Problem set
**a)** Copy out the part of the financial crisis review from "Having to make" to "to be made.".
**b)** Translate this sentence from the financial crisis review into Spanish: "History repeats itself but never the same way."
**c)** Summarize the financial crisis review in two sentences.

Excerpted passage
^^^^
Having to make such massive changes and decision in such short time meant that perfection was not obtainable. Barney Frank justifiably wanted some assurance that compensation to the executives would suffer from their misdeeds, but there simply was not enough time to rule of thousands of contracts during the time period that decisions had to be made.
Wall Street clearly engaged in risks it did not understand, but neither did the regulators such as Greenspan and his successor Bernanke. Complicated risk models gave the CEO’s delusional certainty, but eventually the party came crashing down for the same reason all bubbles burst; lack of trust and confidence.
But Sorkin spends little space getting into the detail of the causes of the crash and suitably stays focused on the urgency and the actions required in response.
For more information on the background that caused the crisis I recommend The Housing Boom and Bust by Thomas Sowell, Financial Fiasco by Johan Norberg, most of all After the Fall: saving Capitalism from Wall Street – and Washington by Nicole Gelinas.
Sowell and Norberg focus more on the misguided Government fiscal and monetary policies that inflated the housing bubble, but Nicole Gelinas also analyzes which good regulations were unfortunately removed (and by who) and which bad ones were inappropriately applied.
A crisis of this nature required the perfect storm of many great errors to all focus their retribution at the same time. Unfortunately the media large engages in partisanship and demonization and few people will take the time to understand what happened and why. It is complicated but engaging the problem reveals basic principles of sound policy that were violated as they were in previous bubbles.
History repeats itself but never the same way.
^^^^
Entries provided
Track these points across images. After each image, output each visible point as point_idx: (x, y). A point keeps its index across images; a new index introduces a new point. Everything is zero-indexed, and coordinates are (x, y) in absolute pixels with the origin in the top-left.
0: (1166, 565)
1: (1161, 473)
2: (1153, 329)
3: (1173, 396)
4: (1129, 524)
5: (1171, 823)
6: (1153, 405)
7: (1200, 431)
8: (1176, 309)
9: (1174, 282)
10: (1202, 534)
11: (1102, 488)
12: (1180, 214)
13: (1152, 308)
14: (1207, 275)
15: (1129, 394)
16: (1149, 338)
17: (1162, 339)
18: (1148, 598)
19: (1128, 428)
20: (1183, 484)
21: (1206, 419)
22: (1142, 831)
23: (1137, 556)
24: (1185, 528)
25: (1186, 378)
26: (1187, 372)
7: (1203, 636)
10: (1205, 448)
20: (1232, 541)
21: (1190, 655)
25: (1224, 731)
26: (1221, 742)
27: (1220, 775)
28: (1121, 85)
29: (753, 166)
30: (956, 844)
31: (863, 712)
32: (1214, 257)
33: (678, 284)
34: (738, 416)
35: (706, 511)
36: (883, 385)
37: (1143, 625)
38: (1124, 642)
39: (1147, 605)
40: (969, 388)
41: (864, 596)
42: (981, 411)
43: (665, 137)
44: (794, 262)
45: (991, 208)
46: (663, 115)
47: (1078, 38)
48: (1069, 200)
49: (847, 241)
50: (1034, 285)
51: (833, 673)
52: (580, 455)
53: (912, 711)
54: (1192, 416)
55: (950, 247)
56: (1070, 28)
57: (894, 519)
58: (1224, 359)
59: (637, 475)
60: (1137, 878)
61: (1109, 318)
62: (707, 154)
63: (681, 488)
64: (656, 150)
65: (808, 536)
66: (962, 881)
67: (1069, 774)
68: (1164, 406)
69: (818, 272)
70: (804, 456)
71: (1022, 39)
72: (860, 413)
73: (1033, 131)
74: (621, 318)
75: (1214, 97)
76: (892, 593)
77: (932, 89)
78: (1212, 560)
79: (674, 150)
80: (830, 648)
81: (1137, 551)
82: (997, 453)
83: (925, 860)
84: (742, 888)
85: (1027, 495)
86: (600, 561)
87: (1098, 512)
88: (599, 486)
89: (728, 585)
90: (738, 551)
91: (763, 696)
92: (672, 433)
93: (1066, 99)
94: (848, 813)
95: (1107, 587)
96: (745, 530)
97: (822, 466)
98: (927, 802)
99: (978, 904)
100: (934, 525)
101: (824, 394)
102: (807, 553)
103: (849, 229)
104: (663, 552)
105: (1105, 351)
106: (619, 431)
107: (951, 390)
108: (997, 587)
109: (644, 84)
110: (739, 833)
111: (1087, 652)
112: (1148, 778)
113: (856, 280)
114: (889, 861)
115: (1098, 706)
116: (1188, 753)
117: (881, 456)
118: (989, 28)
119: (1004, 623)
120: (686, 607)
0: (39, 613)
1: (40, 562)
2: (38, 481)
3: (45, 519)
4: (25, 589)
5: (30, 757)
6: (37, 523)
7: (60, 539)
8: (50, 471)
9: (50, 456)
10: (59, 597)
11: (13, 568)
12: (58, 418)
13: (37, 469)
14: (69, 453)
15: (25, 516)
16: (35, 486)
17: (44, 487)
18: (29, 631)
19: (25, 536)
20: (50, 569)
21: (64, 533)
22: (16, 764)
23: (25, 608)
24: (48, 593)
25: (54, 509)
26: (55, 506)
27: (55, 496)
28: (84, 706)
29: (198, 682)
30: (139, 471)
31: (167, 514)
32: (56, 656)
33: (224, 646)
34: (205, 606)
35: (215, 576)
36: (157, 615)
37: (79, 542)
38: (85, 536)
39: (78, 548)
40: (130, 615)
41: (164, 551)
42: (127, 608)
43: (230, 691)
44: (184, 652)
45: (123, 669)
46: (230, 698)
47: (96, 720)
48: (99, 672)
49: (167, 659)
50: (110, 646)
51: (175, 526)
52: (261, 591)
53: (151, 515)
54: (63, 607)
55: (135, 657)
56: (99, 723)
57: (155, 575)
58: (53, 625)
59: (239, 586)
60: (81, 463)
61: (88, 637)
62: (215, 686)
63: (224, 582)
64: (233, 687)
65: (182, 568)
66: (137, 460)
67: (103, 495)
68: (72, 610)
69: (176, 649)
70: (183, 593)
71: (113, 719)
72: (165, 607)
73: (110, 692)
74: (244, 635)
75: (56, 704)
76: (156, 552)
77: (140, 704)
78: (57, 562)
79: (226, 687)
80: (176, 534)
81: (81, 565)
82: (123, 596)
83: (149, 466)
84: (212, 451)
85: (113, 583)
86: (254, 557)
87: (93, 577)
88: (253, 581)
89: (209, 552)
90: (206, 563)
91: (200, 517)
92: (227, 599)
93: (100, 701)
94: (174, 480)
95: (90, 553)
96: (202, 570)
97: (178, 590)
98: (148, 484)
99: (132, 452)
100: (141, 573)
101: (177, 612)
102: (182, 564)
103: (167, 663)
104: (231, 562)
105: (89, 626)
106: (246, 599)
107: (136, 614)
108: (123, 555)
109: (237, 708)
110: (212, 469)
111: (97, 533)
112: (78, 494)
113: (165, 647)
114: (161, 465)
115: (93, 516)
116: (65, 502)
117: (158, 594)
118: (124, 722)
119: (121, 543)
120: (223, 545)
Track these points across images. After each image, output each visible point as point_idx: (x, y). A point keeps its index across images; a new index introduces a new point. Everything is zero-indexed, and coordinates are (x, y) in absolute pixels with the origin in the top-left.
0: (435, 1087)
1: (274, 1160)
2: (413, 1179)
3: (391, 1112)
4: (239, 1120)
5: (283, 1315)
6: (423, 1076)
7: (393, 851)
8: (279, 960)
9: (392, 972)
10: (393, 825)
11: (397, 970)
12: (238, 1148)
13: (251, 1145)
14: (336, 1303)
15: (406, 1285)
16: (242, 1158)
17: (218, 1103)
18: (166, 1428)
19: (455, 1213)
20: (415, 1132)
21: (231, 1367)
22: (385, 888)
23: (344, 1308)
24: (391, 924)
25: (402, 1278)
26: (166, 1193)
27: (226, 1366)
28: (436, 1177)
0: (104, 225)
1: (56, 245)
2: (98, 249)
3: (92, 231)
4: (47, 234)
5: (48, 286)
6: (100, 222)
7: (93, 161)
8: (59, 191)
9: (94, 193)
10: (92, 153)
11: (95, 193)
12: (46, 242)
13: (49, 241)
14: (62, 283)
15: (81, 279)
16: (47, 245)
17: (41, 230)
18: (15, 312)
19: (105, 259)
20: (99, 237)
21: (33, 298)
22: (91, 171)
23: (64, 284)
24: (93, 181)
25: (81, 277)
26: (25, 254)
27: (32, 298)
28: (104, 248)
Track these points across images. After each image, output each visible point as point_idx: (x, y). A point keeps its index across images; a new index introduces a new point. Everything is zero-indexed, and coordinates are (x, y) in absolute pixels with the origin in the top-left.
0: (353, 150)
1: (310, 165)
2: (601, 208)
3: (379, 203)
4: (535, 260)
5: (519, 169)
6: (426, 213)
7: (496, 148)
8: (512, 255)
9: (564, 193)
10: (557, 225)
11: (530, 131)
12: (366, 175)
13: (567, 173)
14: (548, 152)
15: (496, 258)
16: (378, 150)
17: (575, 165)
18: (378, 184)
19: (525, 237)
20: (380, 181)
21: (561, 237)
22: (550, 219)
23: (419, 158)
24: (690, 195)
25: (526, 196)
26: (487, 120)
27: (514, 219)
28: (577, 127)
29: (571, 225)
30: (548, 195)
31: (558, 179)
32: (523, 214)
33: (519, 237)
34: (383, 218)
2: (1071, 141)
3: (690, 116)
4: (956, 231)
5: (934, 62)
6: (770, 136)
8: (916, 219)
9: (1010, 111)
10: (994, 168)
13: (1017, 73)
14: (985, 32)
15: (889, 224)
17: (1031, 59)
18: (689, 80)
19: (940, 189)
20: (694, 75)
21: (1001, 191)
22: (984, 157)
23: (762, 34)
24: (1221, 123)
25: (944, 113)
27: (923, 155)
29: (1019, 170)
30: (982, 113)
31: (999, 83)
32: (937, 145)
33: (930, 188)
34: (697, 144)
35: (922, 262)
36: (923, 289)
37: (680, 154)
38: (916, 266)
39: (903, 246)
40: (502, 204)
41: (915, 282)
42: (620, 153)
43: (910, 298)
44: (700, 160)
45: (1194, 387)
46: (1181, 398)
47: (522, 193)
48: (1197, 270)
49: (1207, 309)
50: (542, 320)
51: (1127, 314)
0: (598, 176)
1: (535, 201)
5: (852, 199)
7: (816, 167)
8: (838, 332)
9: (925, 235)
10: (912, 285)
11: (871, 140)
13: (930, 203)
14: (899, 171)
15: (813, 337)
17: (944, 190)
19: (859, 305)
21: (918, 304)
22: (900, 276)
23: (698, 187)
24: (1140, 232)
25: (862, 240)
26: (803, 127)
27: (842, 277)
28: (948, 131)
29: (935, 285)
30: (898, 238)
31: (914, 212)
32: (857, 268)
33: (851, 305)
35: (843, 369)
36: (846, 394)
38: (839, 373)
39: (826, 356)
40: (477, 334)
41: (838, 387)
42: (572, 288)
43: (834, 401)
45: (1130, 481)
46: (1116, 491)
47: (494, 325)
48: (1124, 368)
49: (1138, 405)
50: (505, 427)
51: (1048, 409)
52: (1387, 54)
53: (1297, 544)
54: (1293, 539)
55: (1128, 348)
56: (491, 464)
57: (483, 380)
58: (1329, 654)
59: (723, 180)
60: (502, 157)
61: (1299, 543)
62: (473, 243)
^^^^
Outputs by task
**a)**
Having to make such massive changes and decision in such short time meant that perfection was not obtainable. Barney Frank justifiably wanted some assurance that compensation to the executives would suffer from their misdeeds, but there simply was not enough time to rule of thousands of contracts during the time period that decisions had to be made.

**b)** La historia se repite, pero nunca de la misma manera.

**c)** The review argues that the rushed response to the crisis could not be perfect, and that neither Wall Street nor regulators such as Greenspan and Bernanke understood the risks being taken until the bubble burst from a lack of trust and confidence. It notes that Sorkin stays focused on the urgent response rather than the causes, and it recommends books by Thomas Sowell, Johan Norberg, and Nicole Gelinas for background on what caused the crisis.